Tried restoring from 4 different restore points - none would work! Some progress now, though. I've managed to connect the printer successfully via my wife's laptop as a shared printer: it rejected the Windows 7 drivers, but then allowed me to copy the XP drivers from the installation disc. So I don't think there is now a driver problem. After many attempts, I have now managed to find the printer using Control Panel/Printer/Add Printer. Unfortunately it still doesn't work! Obviously I can now print via the laptop, but only while it's switched on, so I still need to be able to print direct from the desktop. Can you help?


----------



## oscer1 (Jan 27, 2010)

ok try manual installing the printer driver 
Go to the Device Manager
Right click printer)>Update
Select: No, not this time
Select: Install from a list or specific location (Advanced)
Select: Include this location in the search
Select Browse and browse to the drive you have disk in.
XP should install the driver.


----------



## Graham Everest (Nov 15, 2010)

There's no printer in the Device Manager!


----------



## oscer1 (Jan 27, 2010)

goto control panel- printers add new printer follow the promps and where it says have disk click on that see if you can do it that way


----------



## Graham Everest (Nov 15, 2010)

Yes. Have done that and printer is listed there OK. Have checked IP of printer (192.168.0.3) and that TCP/IP Port matches this, so all should be working as far as I can see, but still will not print - Error Message "Printer not responding".
I've actually now installed 2 copies - 1 using the driver from the installation CD and 1 using the driver from Windows Update - but neither respond.
Rebooting doesn't solve it either!


----------



## JimE (Apr 16, 2009)

Many printers have issues when not used directly connected. The software installation CD's are geared towards having the printer connected to the PC. When doing network printer installations, you are on your own.

At this point, you don't know if it's a PC, printer, or configuration issue.

Is the printer even pingable from your desktop?


----------



## Graham Everest (Nov 15, 2010)

Yes - I've learnt to do that today! Ping OK.
Would it help at all if I installed it via USB and then tried again on the Wifi?


----------



## JimE (Apr 16, 2009)

It will very likely be a matter of trial and error. But that would be my next step. Get it working properly when directly connected. Then you know the software and drivers are not an issue.


----------



## Graham Everest (Nov 15, 2010)

Connecting via USB is a problem too! It immediately finds the printer as MX870 but won't load drivers automatically nor manually from the installation disk (can't find *INF file - nor can I on a search). Drivers on the web only come as a zip file which automatically tries to install, but fails - with original error message "a newer version of MP drivers is already installed".


----------



## JimE (Apr 16, 2009)

The installation process is often very specific and the software will often prompt you WHEN to connect the printer. The HP software is the same way. 

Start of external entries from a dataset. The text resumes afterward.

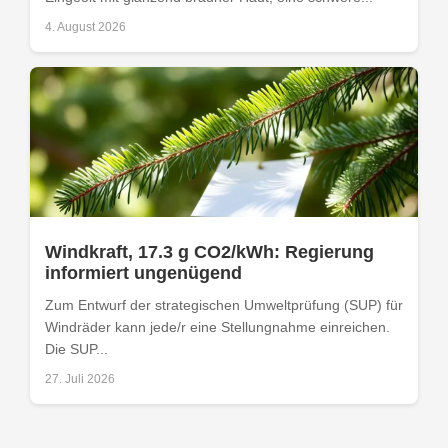
4. August 2026
Windkraft, 17.3 g CO2/kWh: Regierung
informiert ungenügend
Zum Entwurf der strategischen Umweltprüfung (SUP) für
Windräder kann jede/r eine Stellungnahme einreichen.
Die SUP...
27. Juli 2026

Disconnect the printer, insert the CD and run setup.


----------



## Graham Everest (Nov 15, 2010)

Just tried this. Same error message about MP drivers. Ignored this, then continued: wouldn't install with automatic search, so tried again with Manual selection of port: chose LPT1 as no USB ports were offered. It said it was installed successfully, but when I tried a Test Page it came up again with "Printer not responding". Troubleshooter only advises updating Drivers - it just won't allow me to do this! Trying to update driver has, for the first time, told me it can't find file pm2kxp.cab: I've searched for this on the installation disk, the Canon website and Google - all with no results!


----------



## JimE (Apr 16, 2009)

It's not working because you chose LPT1, which is the parallel port. I know you didn't have a choice, but the lack of a choice is the problem. The installation software should be getting that data from the OS. So at this point, I'd suspect something is funky with the registry.


----------



## Graham Everest (Nov 15, 2010)

Assuming I have corrupted the Registry, I have restored all changes made by my Registry Editor, and (via Safe Mode) restored the system to a date in September, long before I had tried to install the printer or delete any older Canon programs. All these Canon programs and other entries in Canon Folders (e.g. in Downloads) have all been uninstalled using Revo, with traces also being removed by Revo at the Advanced level. But I still get the message "A newer version of MP Drivers is already installed"!
Is there any last chance of sorting this, or will I have to erase the hard drive and do a complete clean re-installation? I've spent DAYS on this and am getting really frustrated with it!


----------



## JimE (Apr 16, 2009)

I don't know what else that you can try. Personally, I would have given up and reloaded the OS a long time ago.


----------



## pghninja (Mar 1, 2011)

Go into Control Panel, Printers and Faxes. 
Click on File, Server properties. 
Click on Drivers tab. Remove any appliable drivers from there.


----------